▸ Stored items:
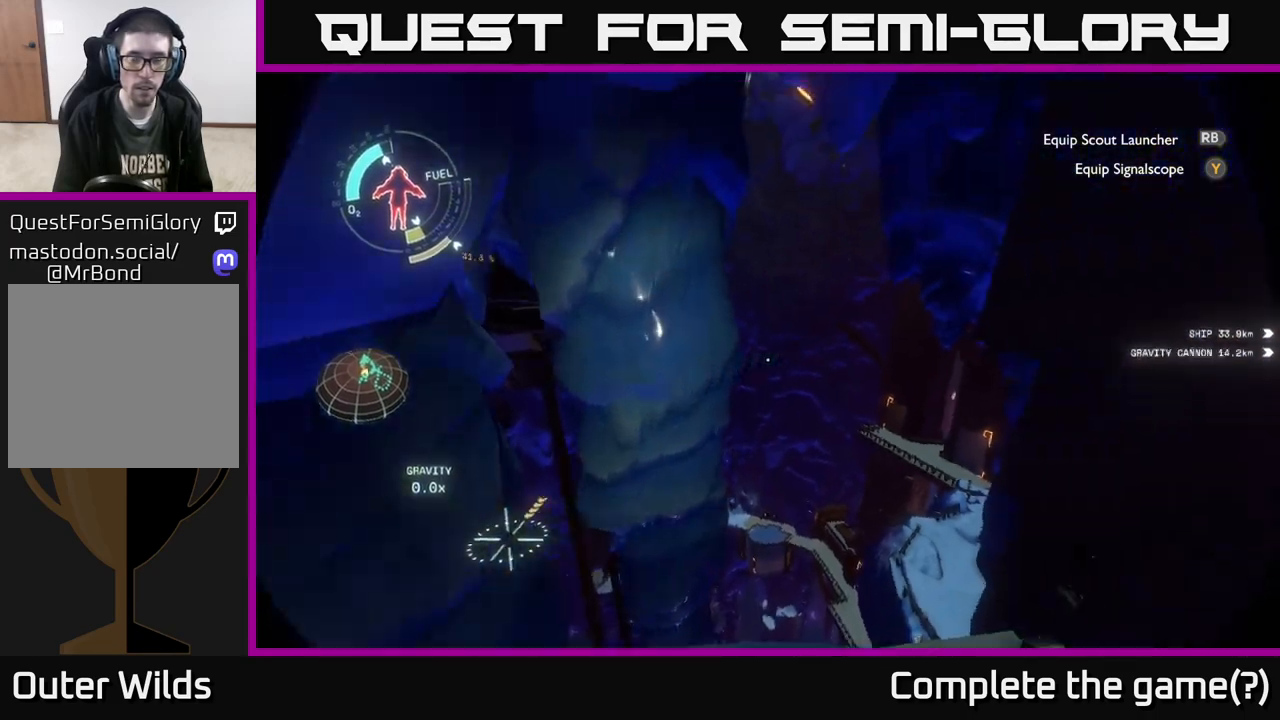
{"buttons": [], "left_stick": "center", "right_stick": "center", "events": [[133, "left_stick", "left"], [183, "right_stick", "center"], [250, "left_stick", "center"]]}
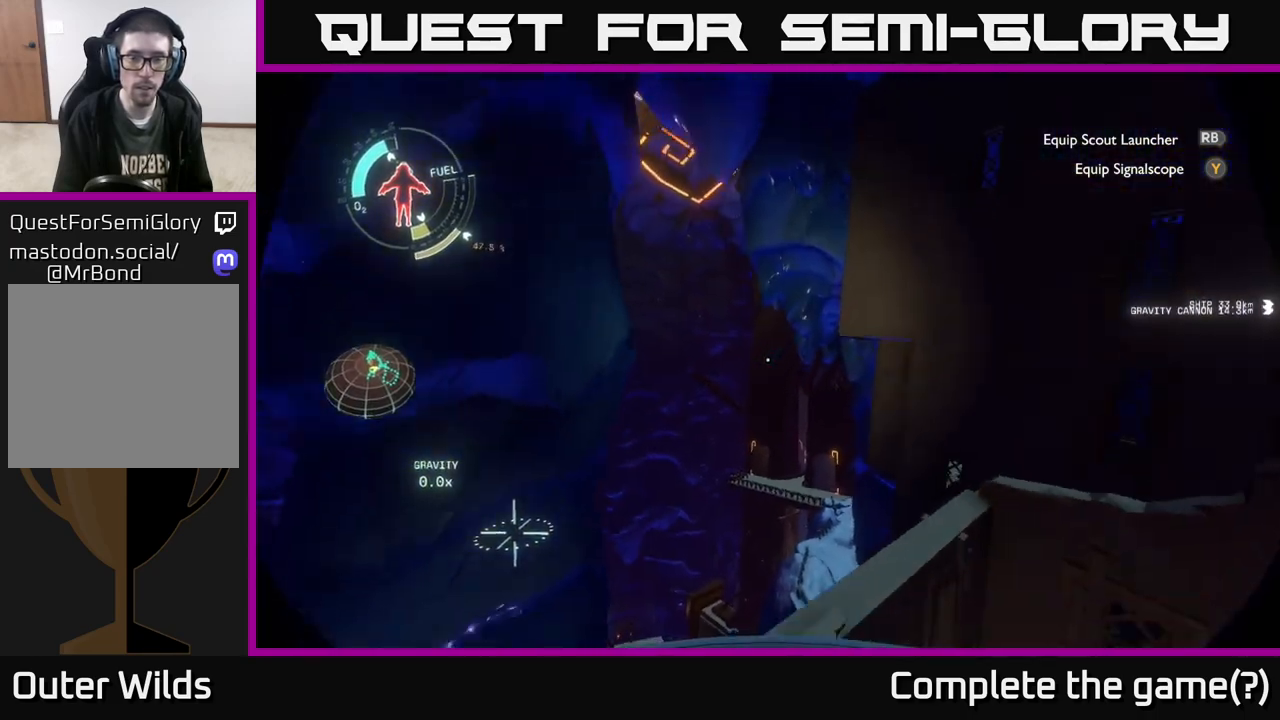
{"buttons": [], "left_stick": "center", "right_stick": "center", "events": []}
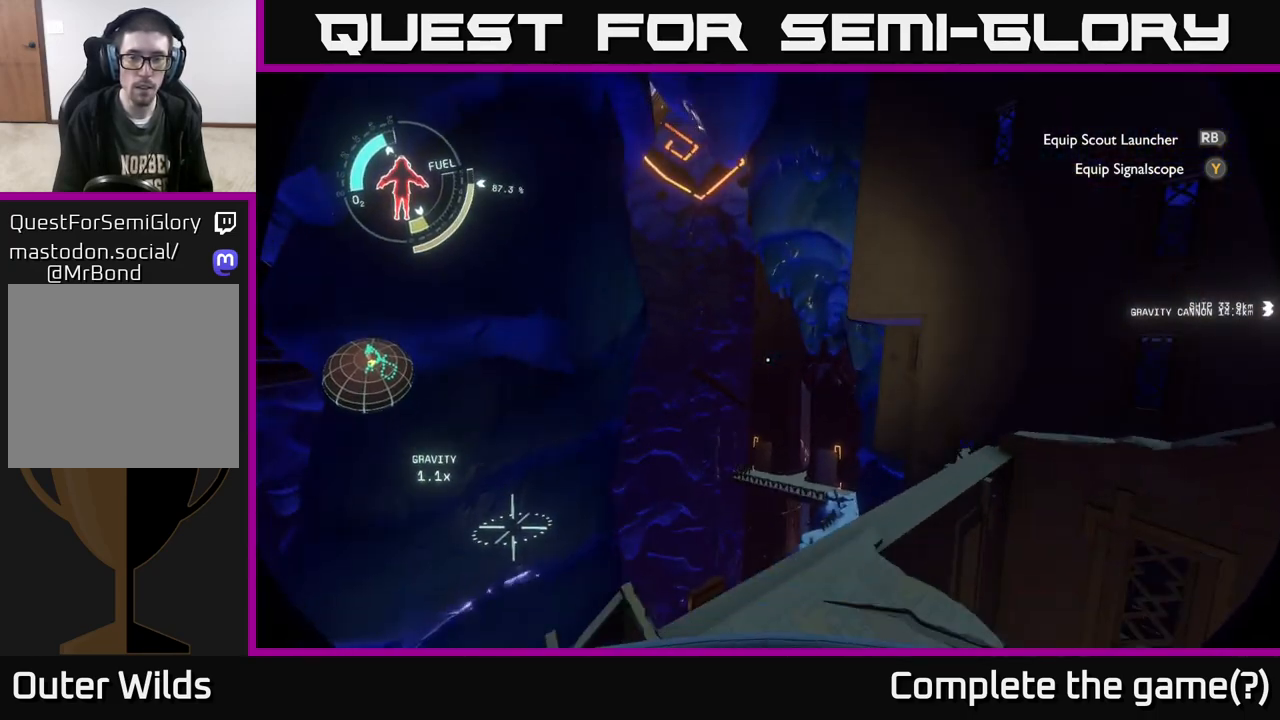
{"buttons": [], "left_stick": "center", "right_stick": "up-right", "events": [[167, "right_stick", "up"], [217, "left_stick", "up"], [317, "right_stick", "up-right"], [400, "left_stick", "center"]]}
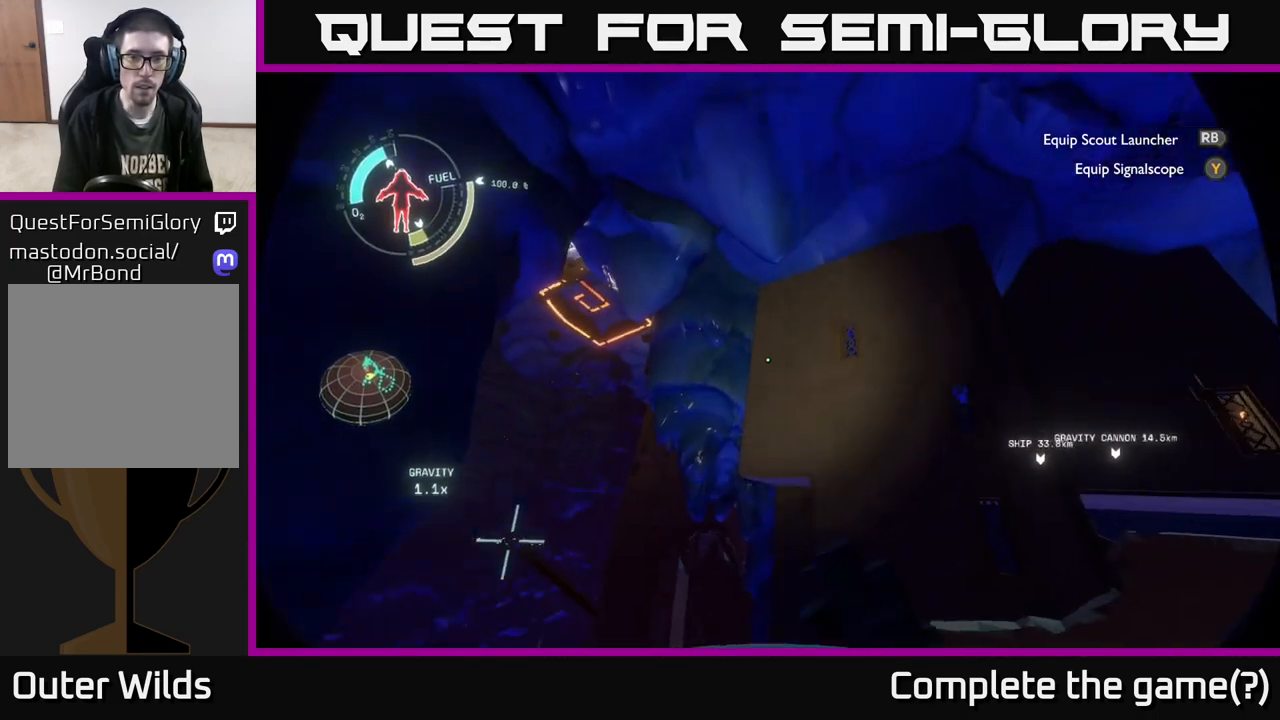
{"buttons": [], "left_stick": "center", "right_stick": "down-right", "events": [[50, "right_stick", "center"], [150, "right_stick", "right"], [217, "right_stick", "down-right"]]}
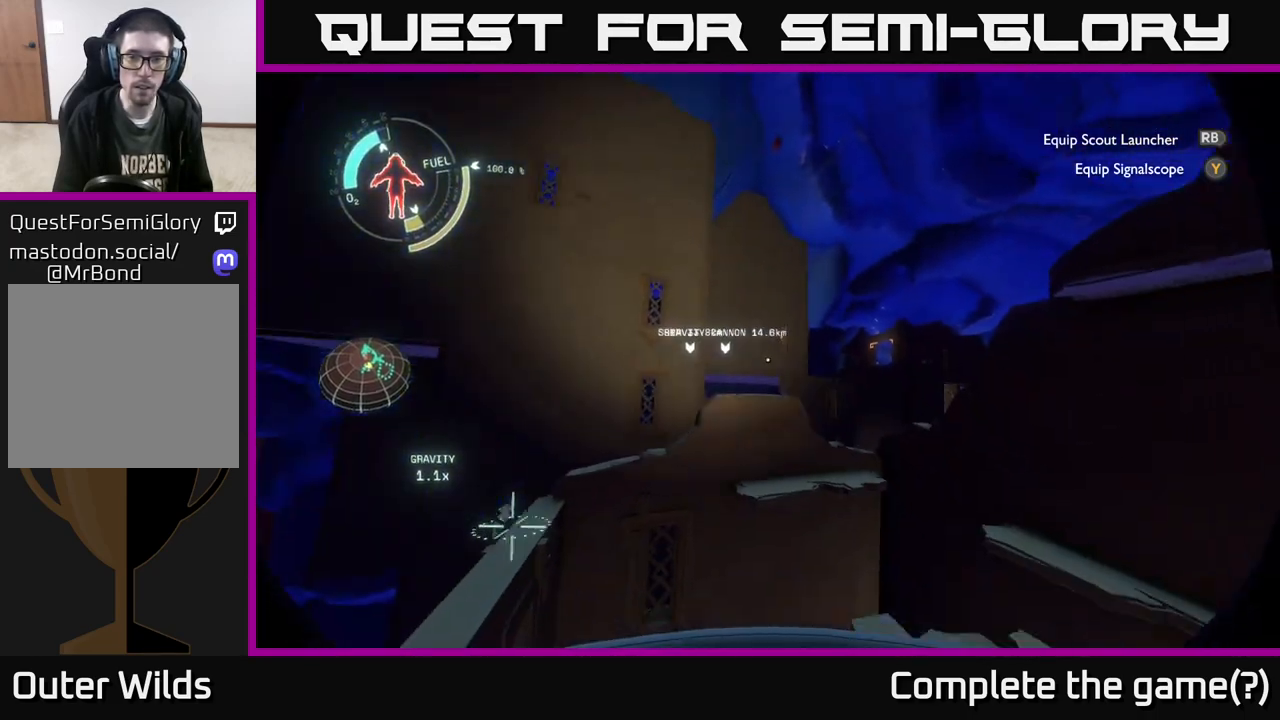
{"buttons": [], "left_stick": "center", "right_stick": "center", "events": [[67, "left_stick", "up"], [67, "right_stick", "center"], [150, "left_stick", "up-right"], [400, "left_stick", "center"]]}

▸ WHAT IS NEEDED: Please keep every line of the data the same when you reproduce it, and keep every picture out.

▸ YOUR SOLUTION:
{"buttons": [], "left_stick": "center", "right_stick": "center", "events": [[133, "left_stick", "left"], [183, "right_stick", "center"], [250, "left_stick", "center"]]}
{"buttons": [], "left_stick": "center", "right_stick": "center", "events": []}
{"buttons": [], "left_stick": "center", "right_stick": "up-right", "events": [[167, "right_stick", "up"], [217, "left_stick", "up"], [317, "right_stick", "up-right"], [400, "left_stick", "center"]]}
{"buttons": [], "left_stick": "center", "right_stick": "down-right", "events": [[50, "right_stick", "center"], [150, "right_stick", "right"], [217, "right_stick", "down-right"]]}
{"buttons": [], "left_stick": "center", "right_stick": "center", "events": [[67, "left_stick", "up"], [67, "right_stick", "center"], [150, "left_stick", "up-right"], [400, "left_stick", "center"]]}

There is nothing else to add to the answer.